── Ausgewählter Textabschnitt ──
Die Hinterradaufhängung ist deutlich einfacher
aufgebaut als ihr vorderes Pendant - schließlich muss das Hinterrad ja nicht
lenken. Zudem sind Radführung, Federung und Dämpfung hinten voneinander
getrennt, während die Telegabel alle Funktionen übernimmt. Standard ist bei
der Hinterradaufhängung die Zweiarmschwinge, Einarmschwingen sind eher die
Ausnahme. Bei Motorrädern mit Kardanantrieb gibt es spezielle Konstruktionen
wie das Paralever von BMW, eine zweigelenkige Schwinge mit Momentausgleich,
die unerwünschte Fahrwerksreaktionen beim starken Beschleunigen eliminieren
soll.
Bei der Zweiarmschwinge führt zu beiden Seiten des Rades ein
Schwingenarm aus Rund- oder Rechteckrohren oder aus Strangpressprofilen von
der Schwingenlagerung zur Hinterachse. Die Schwinge besteht aus Stahl oder
Aluminiumlegierungen, Schweißkonstruktionen oder Gussteile verstärken die
beiden Arme. Schwingen sind heute erheblich massiver als noch vor 20 Jahren.
Das liegt zum einen an den deutlich stärkeren Motorradmotoren, zum anderen
an den höheren übertragbaren Kräften moderner Reifen und schließlich auch an
den Federungssystemen. Denn bei vielen aktuellen Motorrädern greifen nicht
mehr zwei Federbeine in der Nähe der Radachse an, sondern ein
Zentralfederbein direkt oder über Hebelumlenkungen im Bereich der
Schwingenlagerung. Durch all diese Faktoren wirken weit höhere Kräfte und
Biegemomente auf die Schwinge als noch vor zwanzig Jahren.
───
── Gezeigtes Material ──
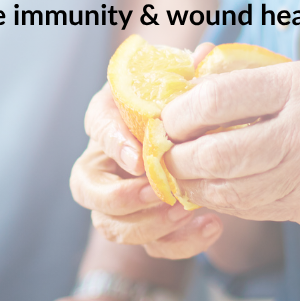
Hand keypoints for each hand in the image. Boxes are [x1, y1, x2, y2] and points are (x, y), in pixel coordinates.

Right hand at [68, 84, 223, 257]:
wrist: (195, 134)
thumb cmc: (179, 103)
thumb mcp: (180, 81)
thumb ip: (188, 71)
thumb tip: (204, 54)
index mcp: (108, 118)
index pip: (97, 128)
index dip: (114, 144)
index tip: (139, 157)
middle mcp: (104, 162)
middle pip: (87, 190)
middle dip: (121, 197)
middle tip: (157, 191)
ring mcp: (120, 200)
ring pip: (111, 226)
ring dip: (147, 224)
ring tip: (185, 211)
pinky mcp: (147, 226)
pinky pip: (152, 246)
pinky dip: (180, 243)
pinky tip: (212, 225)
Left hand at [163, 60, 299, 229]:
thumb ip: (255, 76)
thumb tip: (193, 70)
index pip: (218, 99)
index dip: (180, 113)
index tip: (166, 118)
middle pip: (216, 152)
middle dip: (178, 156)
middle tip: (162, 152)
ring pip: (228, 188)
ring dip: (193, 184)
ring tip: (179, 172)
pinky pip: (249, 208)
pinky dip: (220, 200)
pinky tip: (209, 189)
───
── Gezeigtes Material ──
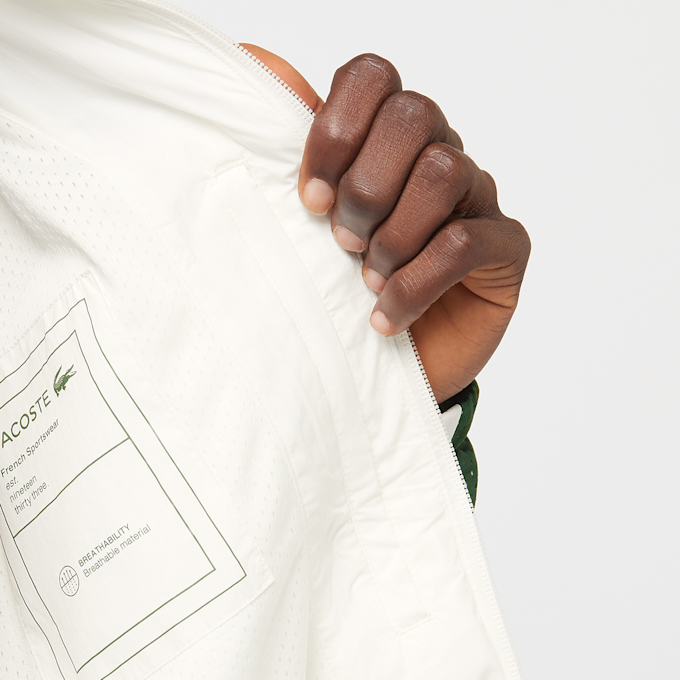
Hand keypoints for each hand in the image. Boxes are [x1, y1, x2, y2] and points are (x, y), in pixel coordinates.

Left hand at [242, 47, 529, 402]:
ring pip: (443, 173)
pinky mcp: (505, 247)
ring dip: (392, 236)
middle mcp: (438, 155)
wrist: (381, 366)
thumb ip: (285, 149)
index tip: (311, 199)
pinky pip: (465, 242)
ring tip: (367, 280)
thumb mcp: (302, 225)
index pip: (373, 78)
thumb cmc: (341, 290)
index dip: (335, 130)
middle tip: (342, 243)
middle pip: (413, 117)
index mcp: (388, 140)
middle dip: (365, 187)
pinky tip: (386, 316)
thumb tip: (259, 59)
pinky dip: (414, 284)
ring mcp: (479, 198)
───
> [Aufgabe]
Schreibe einen Teil des Textes zur Hinterradaufhängung wortgetreu ab: Beginne bei den Worten „Bei der Zweiarmschwinge“ und höre nach „vor 20 Jahren.“ auf.

> [Ergebnis]
Bei der Zweiarmschwinge führt zu beiden Seiten des Rades ein
Schwingenarm aus Rund- oder Rechteckrohren oder aus Strangpressprofilen von
der Schwingenlagerung zur Hinterachse. Die Schwinge besteht aus Stahl oder
Aluminiumlegierungen, Schweißkonstruktionen oder Gussteile verstärken die
beiden Arme. Schwingen sind heute erheblich massiver als noch vor 20 Jahren.